Lancine Kone adalah pemain bagus, kami bekerja sama untuk memenangkan pertandingan, kami saling memberikan motivasi satu sama lain. Tidak hanya dia saja sebenarnya, karena kami selalu memberikan motivasi satu sama lain untuk memberikan yang terbaik bagi Arema.

Target Arema Di Piala Presiden?

Ketika turnamen dimulai, kami selalu ingin menjadi juara. Tidak hanya di sini saja namun di pertandingan [turnamen] lain. Tetapi bicara juara memang mudah, karena hanya melalui bibir, karena di lapangan prakteknya harus diraih dengan kerja keras dan mati-matian. Ya tidak mudah mencapai juara.

Kondisi sepakbola Indonesia sedang tidak baik, apa harapan Anda setelah Piala Presiden?

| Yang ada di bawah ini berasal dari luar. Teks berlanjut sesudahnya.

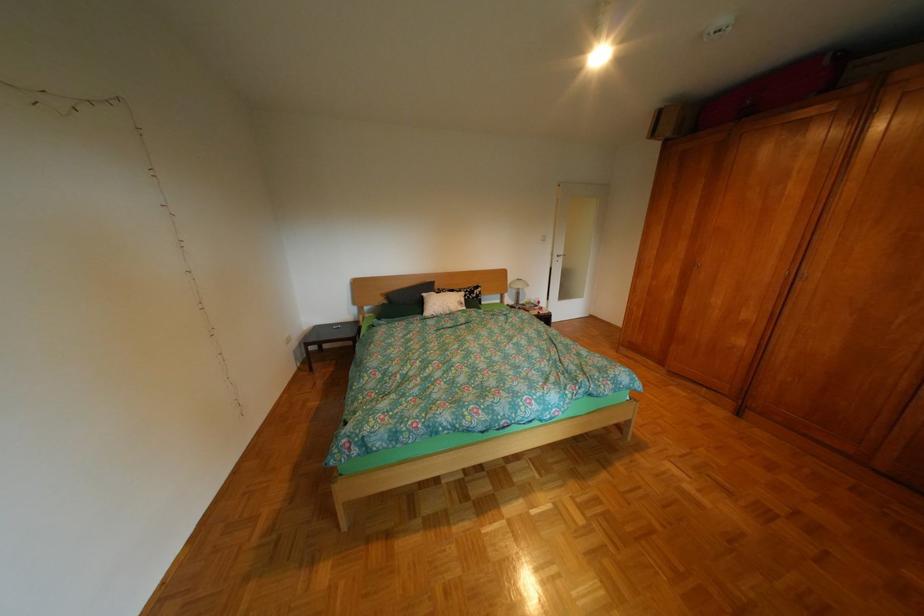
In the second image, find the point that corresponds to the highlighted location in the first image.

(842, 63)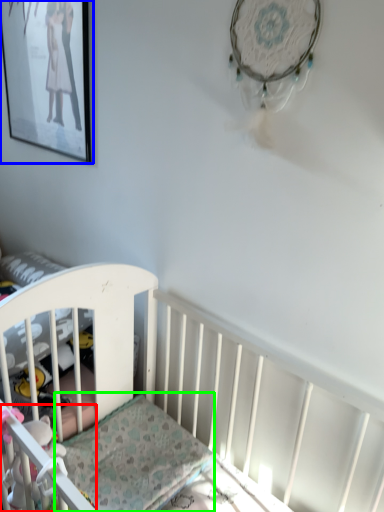
Question: Which is nearer to the toy (highlighted by a red box)? picture frame (highlighted by a blue box) or mattress (highlighted by a green box).

Choices:
 (A) picture frame
 (B) mattress

Answer: (B)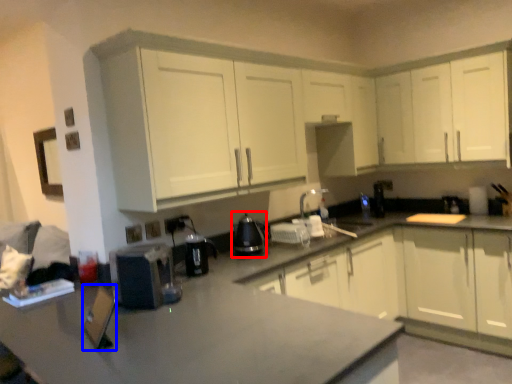
Question: Which point is further to the camera, appliance (highlighted by a red box) or appliance (highlighted by a blue box)?

Choices:
 (A) appliance
 (B) appliance

Answer: (A)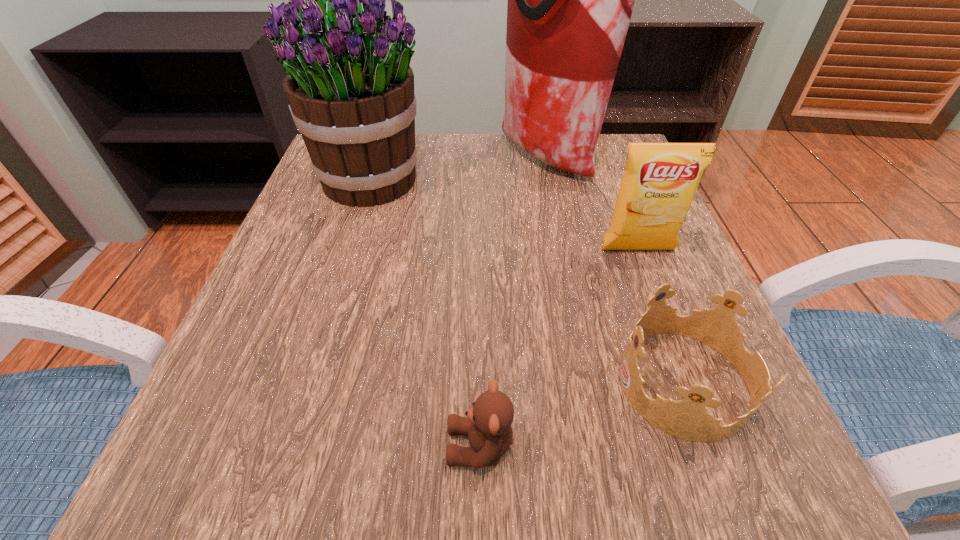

Harapan saya sangat sederhana, sebagai seorang pemain saya ingin kompetisi segera berputar kembali dan dimulai dari Piala Presiden. Itu saja.

Anda sudah memikirkan untuk mengambil lisensi pelatih?

Belum pikir soal lisensi, saya masih mau main bola. Tetapi semua tergantung kepada Tuhan yang memberikan kekuatan kepada saya.

Apa yang membuat seorang Gonzales awet di sepakbola Indonesia?

Saya kayaknya sudah kasih tahu Anda, karena kemarin dan hari ini semangat saya selalu sama. Saya masih punya semangat seperti anak muda, dan motivasi inilah yang membuat saya merasa bugar setiap hari.

Ya, Anda pernah bilang semangat masih seperti pemain timnas U-19...

Ha..ha..ha..Iya, lihat saya masih seperti anak muda.